EXERCISE:
Please set out every line from the start of the entries through the line holding "rigoureuse des locataires, la", inclusive, as a numbered list, leaving out blank lines.

EXERCISE DATA:

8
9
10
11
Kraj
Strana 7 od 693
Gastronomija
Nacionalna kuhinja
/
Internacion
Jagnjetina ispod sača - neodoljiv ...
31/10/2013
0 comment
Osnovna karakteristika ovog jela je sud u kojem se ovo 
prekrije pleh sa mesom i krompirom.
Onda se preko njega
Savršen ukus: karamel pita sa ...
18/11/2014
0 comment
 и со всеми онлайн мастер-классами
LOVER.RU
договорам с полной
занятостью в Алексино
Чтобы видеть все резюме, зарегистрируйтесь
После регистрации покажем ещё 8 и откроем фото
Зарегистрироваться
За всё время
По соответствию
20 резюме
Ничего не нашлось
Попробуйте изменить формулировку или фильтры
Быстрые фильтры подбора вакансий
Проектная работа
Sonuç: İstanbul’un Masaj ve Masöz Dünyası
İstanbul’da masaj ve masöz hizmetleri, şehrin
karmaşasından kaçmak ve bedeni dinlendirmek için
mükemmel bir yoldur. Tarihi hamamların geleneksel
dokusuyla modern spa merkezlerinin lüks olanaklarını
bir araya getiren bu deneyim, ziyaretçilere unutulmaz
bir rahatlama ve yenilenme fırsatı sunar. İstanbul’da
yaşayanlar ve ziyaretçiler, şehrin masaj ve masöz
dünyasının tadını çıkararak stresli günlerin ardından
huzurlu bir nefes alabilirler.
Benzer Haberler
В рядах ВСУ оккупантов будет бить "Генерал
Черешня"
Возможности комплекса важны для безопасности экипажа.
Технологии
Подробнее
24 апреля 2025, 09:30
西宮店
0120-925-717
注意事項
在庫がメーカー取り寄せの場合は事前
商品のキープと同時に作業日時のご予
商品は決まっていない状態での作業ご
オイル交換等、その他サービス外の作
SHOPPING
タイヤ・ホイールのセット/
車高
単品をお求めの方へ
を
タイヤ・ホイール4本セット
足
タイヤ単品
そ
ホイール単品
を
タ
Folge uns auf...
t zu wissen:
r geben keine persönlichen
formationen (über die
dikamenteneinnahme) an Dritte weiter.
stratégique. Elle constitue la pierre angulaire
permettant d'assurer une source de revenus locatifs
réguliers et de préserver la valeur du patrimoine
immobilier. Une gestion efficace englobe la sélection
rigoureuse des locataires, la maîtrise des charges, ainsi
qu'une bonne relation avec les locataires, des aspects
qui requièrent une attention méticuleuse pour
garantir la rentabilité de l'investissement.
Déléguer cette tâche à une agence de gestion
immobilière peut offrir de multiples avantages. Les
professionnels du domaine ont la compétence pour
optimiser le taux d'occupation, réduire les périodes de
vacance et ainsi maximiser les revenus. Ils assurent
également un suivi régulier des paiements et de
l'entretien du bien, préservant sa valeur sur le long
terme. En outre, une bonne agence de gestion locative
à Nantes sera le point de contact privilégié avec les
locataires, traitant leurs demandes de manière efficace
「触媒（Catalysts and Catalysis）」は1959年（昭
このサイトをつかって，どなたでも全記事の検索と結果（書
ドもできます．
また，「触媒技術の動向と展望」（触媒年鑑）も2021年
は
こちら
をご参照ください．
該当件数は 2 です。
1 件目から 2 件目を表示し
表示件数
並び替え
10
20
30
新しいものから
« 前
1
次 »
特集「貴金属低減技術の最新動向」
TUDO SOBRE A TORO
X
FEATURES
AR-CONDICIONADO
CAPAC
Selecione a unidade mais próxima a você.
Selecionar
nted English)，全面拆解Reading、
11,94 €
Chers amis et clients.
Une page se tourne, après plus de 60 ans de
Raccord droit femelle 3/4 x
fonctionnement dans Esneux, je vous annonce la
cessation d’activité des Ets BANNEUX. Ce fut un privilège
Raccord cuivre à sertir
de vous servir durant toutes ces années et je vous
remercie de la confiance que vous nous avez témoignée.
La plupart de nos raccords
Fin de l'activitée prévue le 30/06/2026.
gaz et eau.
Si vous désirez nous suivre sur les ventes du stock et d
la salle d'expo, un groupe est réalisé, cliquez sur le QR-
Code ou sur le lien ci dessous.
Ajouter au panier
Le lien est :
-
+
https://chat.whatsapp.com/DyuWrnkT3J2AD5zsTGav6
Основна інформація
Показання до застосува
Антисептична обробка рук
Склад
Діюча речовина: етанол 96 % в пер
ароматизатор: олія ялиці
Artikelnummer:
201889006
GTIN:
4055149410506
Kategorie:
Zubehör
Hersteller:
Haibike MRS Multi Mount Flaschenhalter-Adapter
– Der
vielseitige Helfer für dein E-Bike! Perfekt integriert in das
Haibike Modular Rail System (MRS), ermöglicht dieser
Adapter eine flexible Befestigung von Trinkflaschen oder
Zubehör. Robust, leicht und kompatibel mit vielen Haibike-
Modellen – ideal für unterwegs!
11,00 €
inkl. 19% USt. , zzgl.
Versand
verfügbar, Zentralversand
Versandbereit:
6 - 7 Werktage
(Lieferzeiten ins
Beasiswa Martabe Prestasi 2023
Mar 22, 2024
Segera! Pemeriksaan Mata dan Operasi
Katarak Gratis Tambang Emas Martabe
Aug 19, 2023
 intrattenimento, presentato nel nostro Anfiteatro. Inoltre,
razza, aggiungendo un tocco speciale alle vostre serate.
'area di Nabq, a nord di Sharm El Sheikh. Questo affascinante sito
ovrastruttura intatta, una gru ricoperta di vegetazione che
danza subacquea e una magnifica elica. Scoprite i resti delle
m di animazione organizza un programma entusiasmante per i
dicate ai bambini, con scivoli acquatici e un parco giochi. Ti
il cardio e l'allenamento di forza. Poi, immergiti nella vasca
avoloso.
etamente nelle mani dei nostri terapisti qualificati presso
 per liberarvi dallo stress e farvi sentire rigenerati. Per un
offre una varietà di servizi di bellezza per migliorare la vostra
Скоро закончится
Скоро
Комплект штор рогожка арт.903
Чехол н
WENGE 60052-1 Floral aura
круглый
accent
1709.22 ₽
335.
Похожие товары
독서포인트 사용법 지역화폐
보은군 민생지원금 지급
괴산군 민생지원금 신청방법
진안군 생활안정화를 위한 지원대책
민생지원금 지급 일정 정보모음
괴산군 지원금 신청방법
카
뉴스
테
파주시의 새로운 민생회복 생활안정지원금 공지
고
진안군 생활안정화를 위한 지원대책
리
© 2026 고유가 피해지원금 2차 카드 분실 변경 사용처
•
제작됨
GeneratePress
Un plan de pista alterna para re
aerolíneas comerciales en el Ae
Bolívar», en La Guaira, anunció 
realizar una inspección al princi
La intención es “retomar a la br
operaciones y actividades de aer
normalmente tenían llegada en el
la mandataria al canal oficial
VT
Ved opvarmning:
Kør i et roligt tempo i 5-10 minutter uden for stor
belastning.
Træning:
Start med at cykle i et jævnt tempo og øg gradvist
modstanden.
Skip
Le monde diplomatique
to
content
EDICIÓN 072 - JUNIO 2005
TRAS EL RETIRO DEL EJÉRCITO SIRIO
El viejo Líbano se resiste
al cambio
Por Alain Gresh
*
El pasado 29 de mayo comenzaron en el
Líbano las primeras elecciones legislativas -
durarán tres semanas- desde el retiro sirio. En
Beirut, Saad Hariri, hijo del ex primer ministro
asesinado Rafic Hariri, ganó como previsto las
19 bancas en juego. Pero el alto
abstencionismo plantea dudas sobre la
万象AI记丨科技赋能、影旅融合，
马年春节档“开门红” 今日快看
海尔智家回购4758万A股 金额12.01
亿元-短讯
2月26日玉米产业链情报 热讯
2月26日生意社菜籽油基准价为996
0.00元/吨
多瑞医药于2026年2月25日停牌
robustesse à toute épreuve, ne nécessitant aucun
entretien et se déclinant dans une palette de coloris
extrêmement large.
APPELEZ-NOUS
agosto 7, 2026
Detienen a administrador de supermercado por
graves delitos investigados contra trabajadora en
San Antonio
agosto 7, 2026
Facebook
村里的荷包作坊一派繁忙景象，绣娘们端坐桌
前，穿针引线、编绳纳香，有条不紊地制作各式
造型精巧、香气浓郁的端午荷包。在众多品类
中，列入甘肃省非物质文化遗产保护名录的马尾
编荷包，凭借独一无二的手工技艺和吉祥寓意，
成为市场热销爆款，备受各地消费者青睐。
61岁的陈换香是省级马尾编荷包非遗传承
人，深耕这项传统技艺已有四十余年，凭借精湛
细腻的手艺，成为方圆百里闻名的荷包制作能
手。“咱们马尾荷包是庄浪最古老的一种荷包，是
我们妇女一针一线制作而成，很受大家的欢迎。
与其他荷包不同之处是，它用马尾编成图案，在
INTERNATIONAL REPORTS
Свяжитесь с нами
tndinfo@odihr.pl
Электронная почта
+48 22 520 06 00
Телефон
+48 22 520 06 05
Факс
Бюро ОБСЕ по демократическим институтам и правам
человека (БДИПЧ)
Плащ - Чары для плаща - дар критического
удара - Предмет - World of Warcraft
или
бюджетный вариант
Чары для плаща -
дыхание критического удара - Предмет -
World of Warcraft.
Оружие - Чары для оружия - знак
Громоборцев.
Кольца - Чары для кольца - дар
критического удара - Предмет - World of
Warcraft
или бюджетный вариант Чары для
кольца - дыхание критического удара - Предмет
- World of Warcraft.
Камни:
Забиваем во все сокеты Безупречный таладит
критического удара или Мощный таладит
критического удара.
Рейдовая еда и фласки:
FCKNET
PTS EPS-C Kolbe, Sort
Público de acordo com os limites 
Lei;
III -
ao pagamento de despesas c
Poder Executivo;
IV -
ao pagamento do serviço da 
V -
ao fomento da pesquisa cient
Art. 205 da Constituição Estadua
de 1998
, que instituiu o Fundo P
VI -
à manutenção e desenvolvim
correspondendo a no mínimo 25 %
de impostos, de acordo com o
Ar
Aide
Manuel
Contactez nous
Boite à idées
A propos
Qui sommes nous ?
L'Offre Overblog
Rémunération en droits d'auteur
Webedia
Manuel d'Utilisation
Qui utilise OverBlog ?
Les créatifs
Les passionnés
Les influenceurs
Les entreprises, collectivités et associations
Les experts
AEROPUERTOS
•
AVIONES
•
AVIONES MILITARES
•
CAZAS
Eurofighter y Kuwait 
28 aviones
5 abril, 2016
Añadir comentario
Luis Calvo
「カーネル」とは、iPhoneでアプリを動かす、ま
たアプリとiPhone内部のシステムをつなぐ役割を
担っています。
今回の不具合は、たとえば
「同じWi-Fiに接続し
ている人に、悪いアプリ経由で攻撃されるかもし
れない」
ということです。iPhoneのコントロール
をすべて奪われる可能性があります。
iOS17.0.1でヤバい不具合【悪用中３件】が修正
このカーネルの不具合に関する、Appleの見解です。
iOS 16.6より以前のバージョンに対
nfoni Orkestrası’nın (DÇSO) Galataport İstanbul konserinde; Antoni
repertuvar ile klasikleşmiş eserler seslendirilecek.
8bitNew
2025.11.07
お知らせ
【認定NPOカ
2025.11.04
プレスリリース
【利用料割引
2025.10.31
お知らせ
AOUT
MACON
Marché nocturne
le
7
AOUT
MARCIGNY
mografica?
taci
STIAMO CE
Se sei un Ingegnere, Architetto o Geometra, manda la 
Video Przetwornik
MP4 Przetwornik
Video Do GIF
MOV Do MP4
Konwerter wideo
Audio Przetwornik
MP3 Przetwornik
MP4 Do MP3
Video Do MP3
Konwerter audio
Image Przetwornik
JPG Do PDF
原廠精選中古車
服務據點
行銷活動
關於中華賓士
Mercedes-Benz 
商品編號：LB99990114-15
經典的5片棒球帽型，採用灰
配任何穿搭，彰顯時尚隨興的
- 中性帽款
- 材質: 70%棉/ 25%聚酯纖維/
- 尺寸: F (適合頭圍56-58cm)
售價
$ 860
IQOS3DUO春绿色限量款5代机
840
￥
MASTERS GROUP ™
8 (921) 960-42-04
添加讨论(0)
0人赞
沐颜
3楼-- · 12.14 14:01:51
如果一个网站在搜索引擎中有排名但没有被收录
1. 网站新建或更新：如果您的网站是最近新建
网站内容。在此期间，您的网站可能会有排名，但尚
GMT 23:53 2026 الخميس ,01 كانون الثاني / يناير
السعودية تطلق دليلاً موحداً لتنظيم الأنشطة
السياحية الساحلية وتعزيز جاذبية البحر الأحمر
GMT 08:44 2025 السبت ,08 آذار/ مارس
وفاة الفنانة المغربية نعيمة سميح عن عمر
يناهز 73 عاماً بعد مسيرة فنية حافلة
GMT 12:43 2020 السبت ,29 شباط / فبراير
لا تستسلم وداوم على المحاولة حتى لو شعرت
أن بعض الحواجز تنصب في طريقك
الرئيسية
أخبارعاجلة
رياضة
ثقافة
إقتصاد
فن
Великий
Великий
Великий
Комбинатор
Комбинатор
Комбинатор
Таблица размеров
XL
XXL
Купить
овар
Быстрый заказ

SOLUTION FOR THIS EXERCISE:
1. 8
2. 9
3. 10
4. 11
5. Kraj
6. Strana 7 od 693
7. Gastronomija
8. Nacionalna kuhinja
9. /
10. Internacion
11. Jagnjetina ispod sača - neodoljiv ...
12. 31/10/2013
13. 0 comment
14. Osnovna karakteristika ovog jela je sud u kojem se ovo 
15. prekrije pleh sa mesom i krompirom.
16. Onda se preko njega
17. Savršen ukus: karamel pita sa ...
18. 18/11/2014
19. 0 comment
20.  и со всеми онлайн мастер-классами
21. LOVER.RU
22. договорам с полной
23. занятостью в Алексино
24. Чтобы видеть все резюме, зарегистрируйтесь
25. После регистрации покажем ещё 8 и откроем фото
26. Зарегистрироваться
27. За всё время
28. По соответствию
29. 20 резюме
30. Ничего не нашлось
31. Попробуйте изменить формулировку или фильтры
32. Быстрые фильтры подбора вакансий
33. Проектная работа
34. Sonuç: İstanbul’un Masaj ve Masöz Dünyası
35. İstanbul’da masaj ve masöz hizmetleri, şehrin
36. karmaşasından kaçmak ve bedeni dinlendirmek için
37. mükemmel bir yoldur. Tarihi hamamların geleneksel
38. dokusuyla modern spa merkezlerinin lüks olanaklarını
39. bir araya getiren bu deneyim, ziyaretçilere unutulmaz
40. bir rahatlama ve yenilenme fırsatı sunar. İstanbul’da
41. yaşayanlar ve ziyaretçiler, şehrin masaj ve masöz
42. dünyasının tadını çıkararak stresli günlerin ardından
43. huzurlu bir nefes alabilirler.
44. Benzer Haberler
45. В рядах ВСУ оккупантов будет бить "Генерал
46. Черешня"
47. Возможности комплекса важны для безопасности экипажа.
48. Технологии
49. Подробнее
50. 24 апреля 2025, 09:30
51. 西宮店
52. 0120-925-717
53. 注意事項
54. 在庫がメーカー取り寄せの場合は事前
55. 商品のキープと同時に作業日時のご予
56. 商品は決まっていない状態での作業ご
57. オイル交換等、その他サービス外の作
58. SHOPPING
59. タイヤ・ホイールのセット/
60. 車高
61. 単品をお求めの方へ
62. を
63. タイヤ・ホイール4本セット
64. 足
65. タイヤ単品
66. そ
67. ホイール単品
68. を
69. タ
70. Folge uns auf...
71. t zu wissen:
72. r geben keine persönlichen
73. formationen (über die
74. dikamenteneinnahme) an Dritte weiter.
75. stratégique. Elle constitue la pierre angulaire
76. permettant d'assurer une source de revenus locatifs
77. réguliers et de préserver la valeur du patrimoine
78. immobilier. Une gestion efficace englobe la sélection
79. rigoureuse des locataires, la maîtrise des charges, ainsi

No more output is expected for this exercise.